The foregoing views lead to the conclusion, that the prisoner was lawfully convicted of murder in the first degree.
But I am of the opinion, the Court of Sessions erred in adjudging that the prisoner should suffer death on a particular day. The day on which he should be executed, if ever, should have been left for the governor to designate. The proper sentence would have been, that the prisoner suffer death for the crime of murder in the first degree, in killing Samuel Hoffman, at the city of New York, on the 14th day of November, 1861, whereof he has been duly convicted, by being hung by the neck until he be dead, by the sheriff of the county in which he shall be imprisoned, at such place and time, after the expiration of one year from the date of his sentence, as such sheriff shall be commanded, by a warrant issued by the governor, under the great seal of the state; and that he be confined in the State prison, at hard labor, until such punishment of death shall be inflicted.
The court fixed a day for the execution of the prisoner, so he was to be confined in the State prison at hard labor more than thirteen and a half months before he could be executed, when by the act of 1860 he could be so confined only one year, if the governor should so determine, and issue a warrant for his execution.
The Supreme Court could not lawfully affirm this judgment. Its duty was to reverse it. [The majority of the court differed from the learned judge in this conclusion, as will appear at the close of the case.]
When the case was before that court, the statute was as follows: "If the Supreme Court shall reverse the judgment rendered, it shall direct a new trial, or that the defendant be absolutely discharged, according to the circumstances of the case. (2 R.S., 741, § 24.) The act of 1863 (Laws of 1863, p. 406), amending this section, was passed after the judgment was pronounced, and, therefore, is ex post facto as to this case, *Page 344 
and cannot influence our decision in it. We must, therefore, determine whether, according to the common law, the Supreme Court should have directed a new trial, or that the defendant be absolutely discharged, according to the circumstances of the case.

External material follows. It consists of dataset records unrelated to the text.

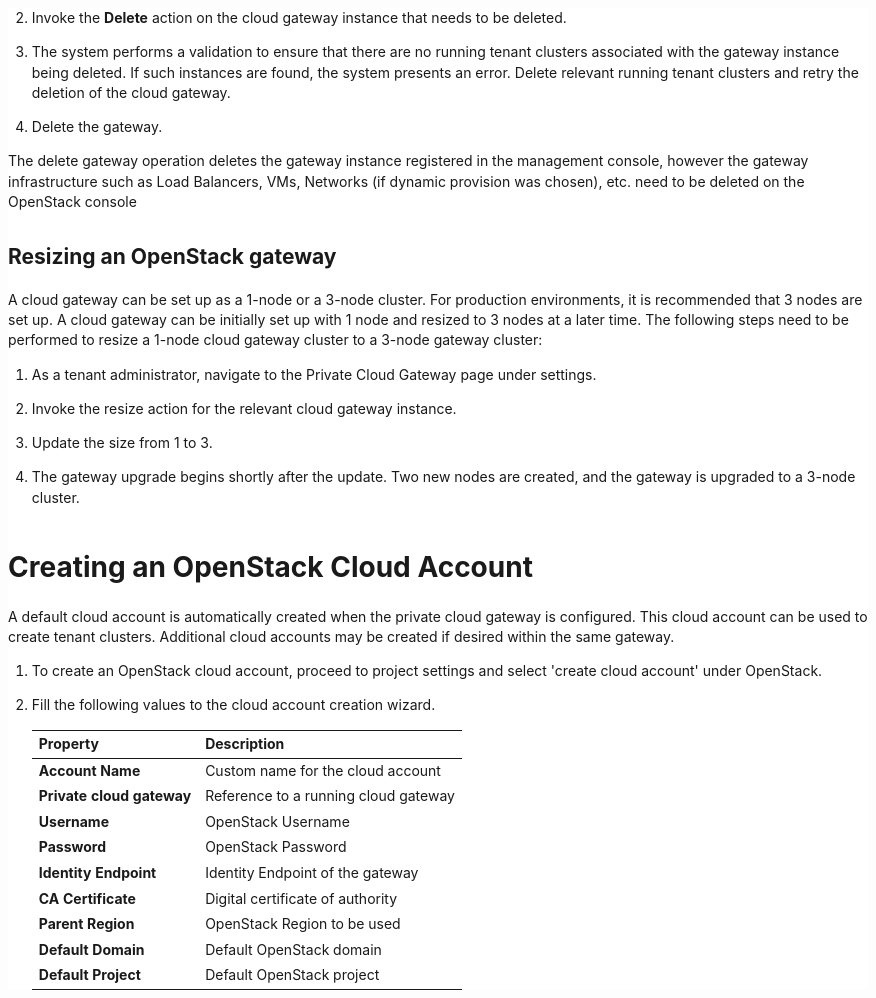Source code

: 
2. Invoke the **Delete** action on the cloud gateway instance that needs to be deleted.


3. The system performs a validation to ensure that there are no running tenant clusters associated with the gateway instance being deleted. If such instances are found, the system presents an error. Delete relevant running tenant clusters and retry the deletion of the cloud gateway.


4. Delete the gateway.

<InfoBox>
The delete gateway operation deletes the gateway instance registered in the management console, however the gateway infrastructure such as Load Balancers, VMs, Networks (if dynamic provision was chosen), etc. need to be deleted on the OpenStack console
</InfoBox>

## Resizing an OpenStack gateway
A cloud gateway can be set up as a 1-node or a 3-node cluster. For production environments, it is recommended that 3 nodes are set up. A cloud gateway can be initially set up with 1 node and resized to 3 nodes at a later time. The following steps need to be performed to resize a 1-node cloud gateway cluster to a 3-node gateway cluster:

1. As a tenant administrator, navigate to the Private Cloud Gateway page under settings.


2. Invoke the resize action for the relevant cloud gateway instance.


3. Update the size from 1 to 3.


4. The gateway upgrade begins shortly after the update. Two new nodes are created, and the gateway is upgraded to a 3-node cluster.


# Creating an OpenStack Cloud Account

A default cloud account is automatically created when the private cloud gateway is configured. This cloud account can be used to create tenant clusters. Additional cloud accounts may be created if desired within the same gateway.

1. To create an OpenStack cloud account, proceed to project settings and select 'create cloud account' under OpenStack. 


2. Fill the following values to the cloud account creation wizard.

    |**Property**|**Description** |
    |:---------------|:-----------------------|
    |  **Account Name** |  Custom name for the cloud account   |
    |   **Private cloud gateway**|    Reference to a running cloud gateway |
    | **Username**  |    OpenStack Username |
    |   **Password**|   OpenStack Password  |
    |  **Identity Endpoint** |  Identity Endpoint of the gateway   |
    |  **CA Certificate** |   Digital certificate of authority  |
    |  **Parent Region** | OpenStack Region to be used |
    | **Default Domain**  | Default OpenStack domain    |
    |  **Default Project** |  Default OpenStack project  |
    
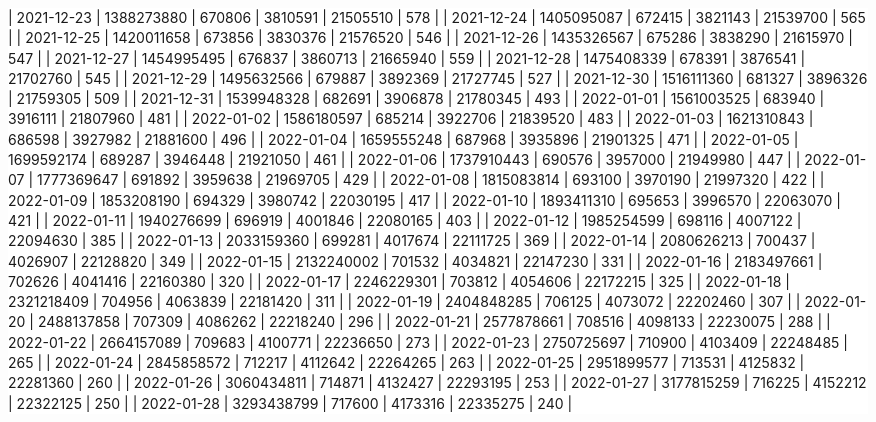 | 2021-12-23 | 1388273880 | 670806 | 3810591 | 21505510 | 578 |
| 2021-12-24 | 1405095087 | 672415 | 3821143 | 21539700 | 565 |
| 2021-12-25 | 1420011658 | 673856 | 3830376 | 21576520 | 546 |
| 2021-12-26 | 1435326567 | 675286 | 3838290 | 21615970 | 547 |
| 2021-12-27 | 1454995495 | 676837 | 3860713 | 21665940 | 559 |
| 2021-12-28 | 1475408339 | 678391 | 3876541 | 21702760 | 545 |
| 2021-12-29 | 1495632566 | 679887 | 3892369 | 21727745 | 527 |
| 2021-12-30 | 1516111360 | 681327 | 3896326 | 21759305 | 509 |
| 2021-12-31 | 1539948328 | 682691 | 3906878 | 21780345 | 493 |
| 2022-01-01 | 1561003525 | 683940 | 3916111 | 21807960 | 481 |
| 2022-01-02 | 1586180597 | 685214 | 3922706 | 21839520 | 483 |
| 2022-01-03 | 1621310843 | 686598 | 3927982 | 21881600 | 496 |
| 2022-01-04 | 1659555248 | 687968 | 3935896 | 21901325 | 471 |
| 2022-01-05 | 1699592174 | 689287 | 3946448 | 21921050 | 461 |
| 2022-01-06 | 1737910443 | 690576 | 3957000 | 21949980 | 447 |
| 2022-01-07 | 1777369647 | 691892 | 3959638 | 21969705 | 429 |
| 2022-01-08 | 1815083814 | 693100 | 3970190 | 21997320 | 422 |
| 2022-01-09 | 1853208190 | 694329 | 3980742 | 22030195 | 417 |
| 2022-01-10 | 1893411310 | 695653 | 3996570 | 22063070 | 421 |
| 2022-01-11 | 1940276699 | 696919 | 4001846 | 22080165 | 403 |
| 2022-01-12 | 1985254599 | 698116 | 4007122 | 22094630 | 385 |
| 2022-01-13 | 2033159360 | 699281 | 4017674 | 22111725 | 369 |
| 2022-01-14 | 2080626213 | 700437 | 4026907 | 22128820 | 349 |
| 2022-01-15 | 2132240002 | 701532 | 4034821 | 22147230 | 331 |
| 2022-01-16 | 2183497661 | 702626 | 4041416 | 22160380 | 320 |
| 2022-01-17 | 2246229301 | 703812 | 4054606 | 22172215 | 325 |
| 2022-01-18 | 2321218409 | 704956 | 4063839 | 22181420 | 311 |
| 2022-01-19 | 2404848285 | 706125 | 4073072 | 22202460 | 307 |
| 2022-01-20 | 2488137858 | 707309 | 4086262 | 22218240 | 296 |
| 2022-01-21 | 2577878661 | 708516 | 4098133 | 22230075 | 288 |
| 2022-01-22 | 2664157089 | 709683 | 4100771 | 22236650 | 273 |
| 2022-01-23 | 2750725697 | 710900 | 4103409 | 22248485 | 265 |
| 2022-01-24 | 2845858572 | 712217 | 4112642 | 22264265 | 263 |
| 2022-01-25 | 2951899577 | 713531 | 4125832 | 22281360 | 260 |
| 2022-01-26 | 3060434811 | 714871 | 4132427 | 22293195 | 253 |
| 2022-01-27 | 3177815259 | 716225 | 4152212 | 22322125 | 250 |
| 2022-01-28 | 3293438799 | 717600 | 4173316 | 22335275 | 240 |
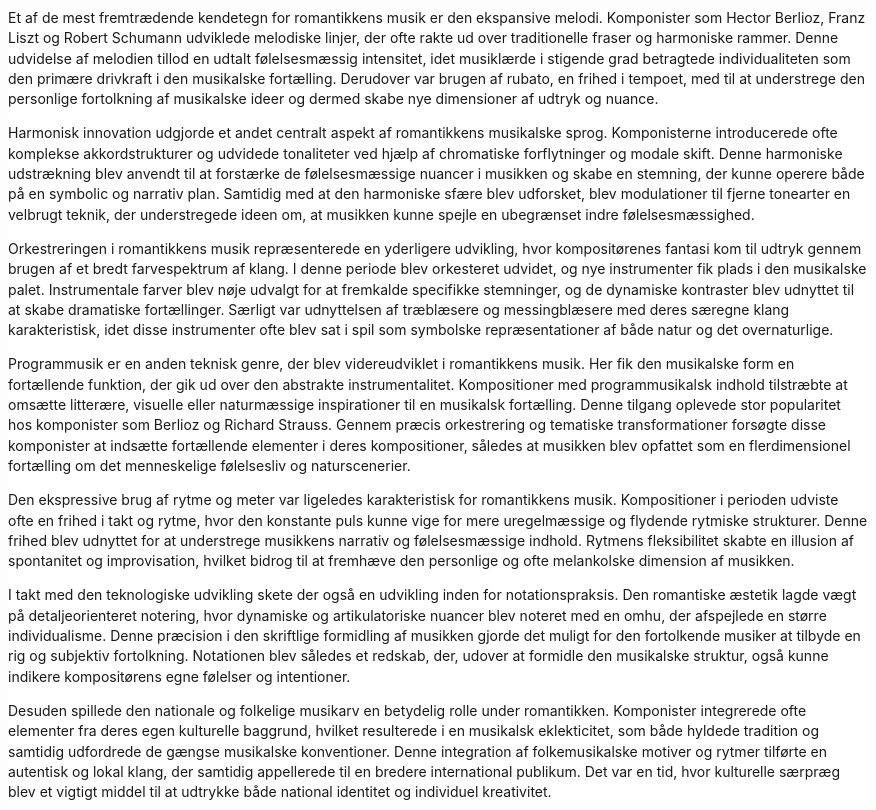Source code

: Et af de mest fremtrædende kendetegn for romantikkens musik er den ekspansive melodi. Komponister
som Hector Berlioz, Franz Liszt og Robert Schumann udviklede melodiske linjer, der ofte rakte ud
over traditionelle fraser og harmoniske rammer. Denne udvidelse af melodien tillod en udtalt
følelsesmæssig intensitet, idet musiklærde i stigende grad betragtede individualiteten som den
primære drivkraft i den musikalske fortælling. Derudover var brugen af rubato, en frihed i tempoet,
med til at understrege den personlige fortolkning af musikalske ideer og dermed skabe nye
dimensioner af udtryk og nuance.

Harmonisk innovation udgjorde et andet centralt aspekt af romantikkens musikalske sprog.
Komponisterne introducerede ofte komplekse akkordstrukturer og udvidede tonaliteter ved hjælp af
chromatiske forflytninger og modale skift. Denne harmoniske udstrækning blev anvendt til at
forstærke de følelsesmæssige nuancer i musikken og skabe en stemning, der kunne operere både på en
symbolic og narrativ plan. Samtidig med at den harmoniske sfære blev udforsket, blev modulationer
til fjerne tonearter en velbrugt teknik, der understregede ideen om, at musikken kunne spejle en
ubegrænset indre følelsesmæssighed.

Orkestreringen i romantikkens musik repræsenterede en yderligere udvikling, hvor kompositørenes
fantasi kom til udtryk gennem brugen af et bredt farvespektrum af klang. I denne periode blev
orkesteret udvidet, og nye instrumenter fik plads i den musikalske palet. Instrumentale farver blev
nøje udvalgt for at fremkalde specifikke stemninger, og de dynamiske kontraster blev udnyttet til at
skabe dramatiske fortællinger. Særligt var udnyttelsen af træblæsere og messingblæsere med deres
særegne klang karakteristisk, idet disse instrumenter ofte blev sat i spil som symbolske
repræsentationer af både natur og det overnaturlige.

Programmusik er en anden teknisk genre, der blev videreudviklet i romantikkens musik. Her fik den
musikalske form en fortællende funktion, der gik ud over den abstrakte instrumentalitet.
Kompositioner med programmusikalsk indhold tilstræbte at omsætte litterære, visuelle eller
naturmæssige inspirationer til en musikalsk fortælling. Denne tilgang oplevede stor popularitet hos
komponister som Berlioz og Richard Strauss. Gennem præcis orkestrering og tematiske transformationer
forsøgte disse komponister at indsætte fortællende elementer i deres kompositioner, således at
musikken blev opfattet som en flerdimensionel fortælling om det menneskelige følelsesliv og
naturscenerier.

Den ekspressive brug af rytme og meter var ligeledes karakteristisk for romantikkens musik.
Kompositioner i perioden udviste ofte en frihed i takt og rytme, hvor den konstante puls kunne vige
for mere uregelmæssige og flydende rytmiske strukturer. Denne frihed blev udnyttet for at
understrege musikkens narrativ og følelsesmæssige indhold. Rytmens fleksibilitet skabte en illusion
af spontanitet og improvisation, hvilket bidrog til at fremhæve den personlige og ofte melankolske
dimension af musikken.

I takt med den teknologiske udvikling skete der også en udvikling inden for notationspraksis. Den
romantiske æstetik lagde vægt på detaljeorienteret notering, hvor dynamiske og artikulatoriske
nuancer blev noteret med en omhu, der afspejlede en større individualisme. Denne præcision i den
skriftlige formidling af musikken gjorde det muligt for den fortolkende musiker at tilbyde en rig og
subjektiv fortolkning. Notationen blev således et redskab, der, udover at formidle den musikalske
struktur, også kunne indikere kompositørens egne følelser og intentioner.

Desuden spillede den nationale og folkelige musikarv en betydelig rolle under romantikken.
Komponister integrerede ofte elementer fra deres egen kulturelle baggrund, hvilket resulterede i en
musikalsk eklekticitet, som både hyldede tradition og samtidig udfordrede de gængse musikalske
konventioner. Denne integration af folkemusikalske motiver og rytmer tilførte en autentisk og lokal
klang, der samtidig appellerede til en bredere international publikum. Det var en tid, hvor
kulturelle særpræg blev et vigtigt middel til at udtrykke både national identitet og individuel
kreativitet.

In The King v. Ellis (5 Barn.  Cress., 395), the prisoner was sentenced to be transported for fourteen years, when, according to law, he could only be transported for seven years, and the Court of King's Bench reversed the judgment, and discharged the prisoner, holding that there was no ground to send it back to be amended. In The King v. Bourne and others (7 Adol. and Ellis, 58), it was held, where an erroneous judgment is given by an inferior court, on a valid indictment (as by passing sentence of transportation in a case punishable only with death), and the defendants bring error, the appellate court can neither pass the proper sentence, nor send back the record to the court below, in order that they may do so; but the judgment must be reversed, and the defendants discharged. In Shepard v. TheCommonwealth (2 Metcalf, 419), the prisoner was sentenced to be imprisoned four years, when the limit was three, and the Supreme Court of Massachusetts reversed the judgment and discharged him. And that court subsequently, in Christian v. The Commonwealth
(5 Metcalf, 530), laid down the following rules, namely: "When a judgment in a criminal case is entire, and a writ of error is brought to reverse it, though it is erroneous in part only, it must be wholly reversed. The court, after reversing a judgment in a criminal case, cannot enter such judgment as the court below ought to have entered, nor remit the case to the court below for a new judgment. These rules were approved by BRONSON, Ch. J., inThe People v. Taylor (3 Denio, 91.)
My conclusion is, as the only error the Court of Sessions committed was in giving a wrong judgment, in part, against the prisoner, no new trial can be legally granted; and that the judgment must be wholly reversed, and the prisoner discharged.
I regret that I am forced to this conclusion, for it is quite *Page 345 
clear that the prisoner is guilty, and will escape just punishment. But this result cannot be avoided, for it is for the legislature, and not the courts, to alter the laws, in order to prevent the guilty escaping the punishment they deserve.